_Problem_
In the entries below, spot each line with the word "shanzj" and copy it.

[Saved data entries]
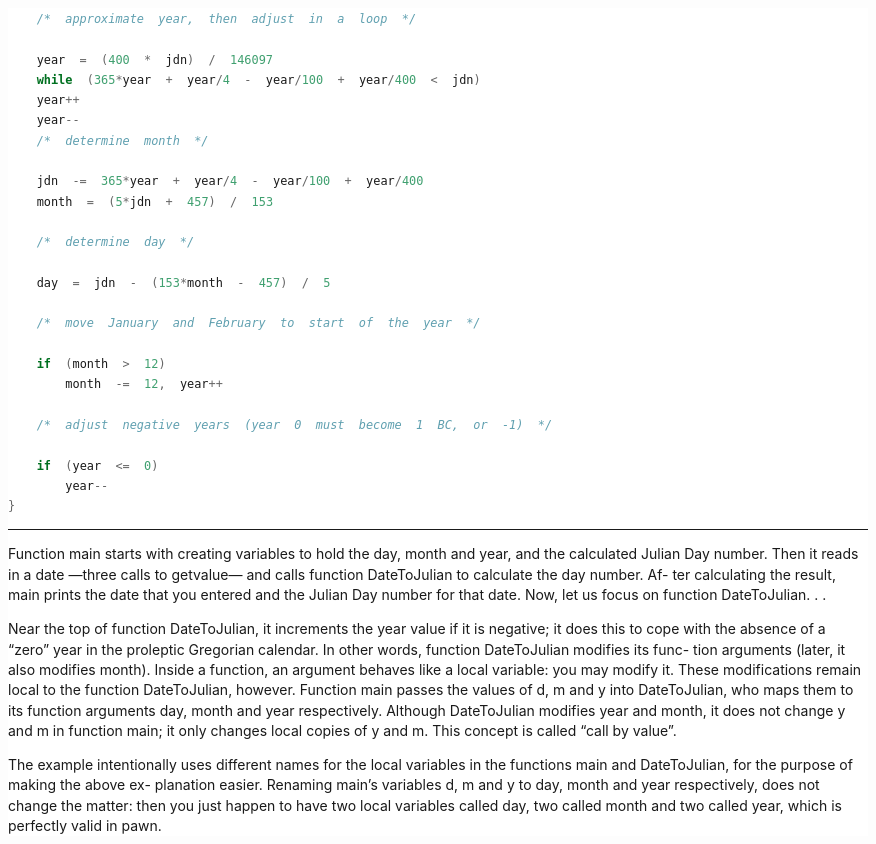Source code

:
 ```c
	/*  approximate  year,  then  adjust  in  a  loop  */

	year  =  (400  *  jdn)  /  146097
	while  (365*year  +  year/4  -  year/100  +  year/400  <  jdn)
	year++
	year--
	/*  determine  month  */

	jdn  -=  365*year  +  year/4  -  year/100  +  year/400
	month  =  (5*jdn  +  457)  /  153

	/*  determine  day  */

	day  =  jdn  -  (153*month  -  457)  /  5

	/*  move  January  and  February  to  start  of  the  year  */

	if  (month  >  12)
		month  -=  12,  year++

	/*  adjust  negative  years  (year  0  must  become  1  BC,  or  -1)  */

	if  (year  <=  0)
		year--
}

```

---

Function main starts with creating variables to hold the day, month and year,
and the calculated Julian Day number. Then it reads in a date —three calls to
getvalue— and calls function DateToJulian to calculate the day number. Af-
ter calculating the result, main prints the date that you entered and the Julian
Day number for that date. Now, let us focus on function DateToJulian. . .

Near the top of function DateToJulian, it increments the year value if it is
negative; it does this to cope with the absence of a “zero” year in the
proleptic Gregorian calendar. In other words, function DateToJulian modifies its func-
tion arguments (later, it also modifies month). Inside a function, an argument
behaves like a local variable: you may modify it. These modifications remain
local to the function DateToJulian, however. Function main passes the values
of d, m and y into DateToJulian, who maps them to its function arguments
day, month and year respectively. Although DateToJulian modifies year and
month, it does not change y and m in function main; it only changes local copies
of y and m. This concept is called “call by value”.

The example intentionally uses different names for the local variables in the
functions main and DateToJulian, for the purpose of making the above ex-
planation easier. Renaming main’s variables d, m and y to day, month
and year respectively, does not change the matter: then you just happen to have
two local variables called day, two called month and two called year, which is
perfectly valid in pawn.
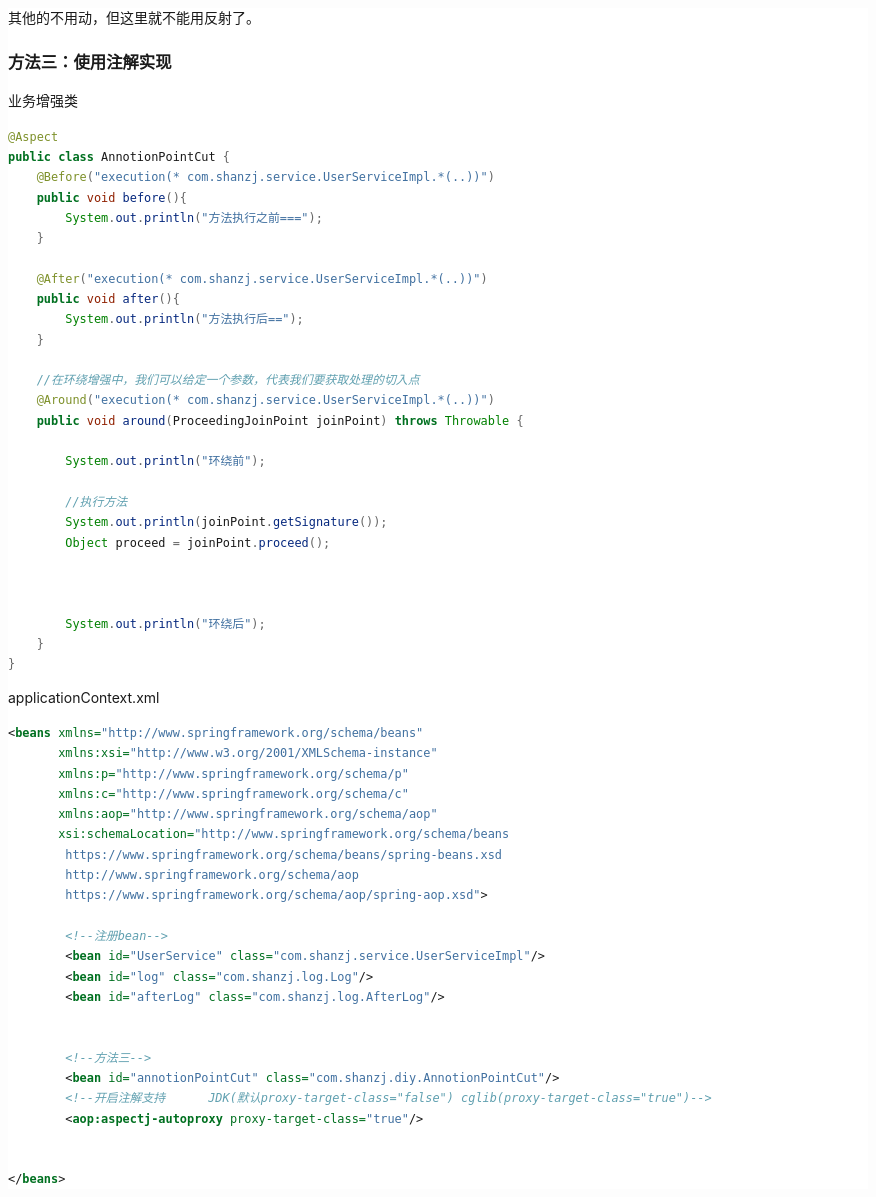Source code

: 其他的不用动，但这里就不能用反射了。



### 方法三：使用注解实现

业务增强类

```java
@Aspect
public class AnnotionPointCut {
    @Before("execution(* com.shanzj.service.UserServiceImpl.*(..))")
    public void before(){
        System.out.println("方法执行之前===");
    }

    @After("execution(* com.shanzj.service.UserServiceImpl.*(..))")
    public void after(){
        System.out.println("方法执行后==");
    }

    //在环绕增强中，我们可以给定一个参数，代表我们要获取处理的切入点
    @Around("execution(* com.shanzj.service.UserServiceImpl.*(..))")
    public void around(ProceedingJoinPoint joinPoint) throws Throwable {

        System.out.println("环绕前");

        //执行方法
        System.out.println(joinPoint.getSignature());
        Object proceed = joinPoint.proceed();



        System.out.println("环绕后");
    }
}
```

applicationContext.xml

```xml
<beans xmlns="http://www.springframework.org/schema/beans"
       xmlns:xsi="http://www.w3.org/2001/XMLSchema-instance"
       xmlns:p="http://www.springframework.org/schema/p"
       xmlns:c="http://www.springframework.org/schema/c"
       xmlns:aop="http://www.springframework.org/schema/aop"
       xsi:schemaLocation="http://www.springframework.org/schema/beans
        https://www.springframework.org/schema/beans/spring-beans.xsd
        http://www.springframework.org/schema/aop
        https://www.springframework.org/schema/aop/spring-aop.xsd">

        <!--注册bean-->
        <bean id="UserService" class="com.shanzj.service.UserServiceImpl"/>
        <bean id="log" class="com.shanzj.log.Log"/>
        <bean id="afterLog" class="com.shanzj.log.AfterLog"/>


        <!--方法三-->
        <bean id="annotionPointCut" class="com.shanzj.diy.AnnotionPointCut"/>
        <!--开启注解支持      JDK(默认proxy-target-class="false") cglib(proxy-target-class="true")-->
        <aop:aspectj-autoproxy proxy-target-class="true"/>


</beans>
```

_Solution_
    @Before("execution(* com.shanzj.service.UserServiceImpl.*(..))")
    @After("execution(* com.shanzj.service.UserServiceImpl.*(..))")
    @Around("execution(* com.shanzj.service.UserServiceImpl.*(..))")
        <bean id="UserService" class="com.shanzj.service.UserServiceImpl"/>
        <bean id="log" class="com.shanzj.log.Log"/>
        <bean id="afterLog" class="com.shanzj.log.AfterLog"/>
        <bean id="annotionPointCut" class="com.shanzj.diy.AnnotionPointCut"/>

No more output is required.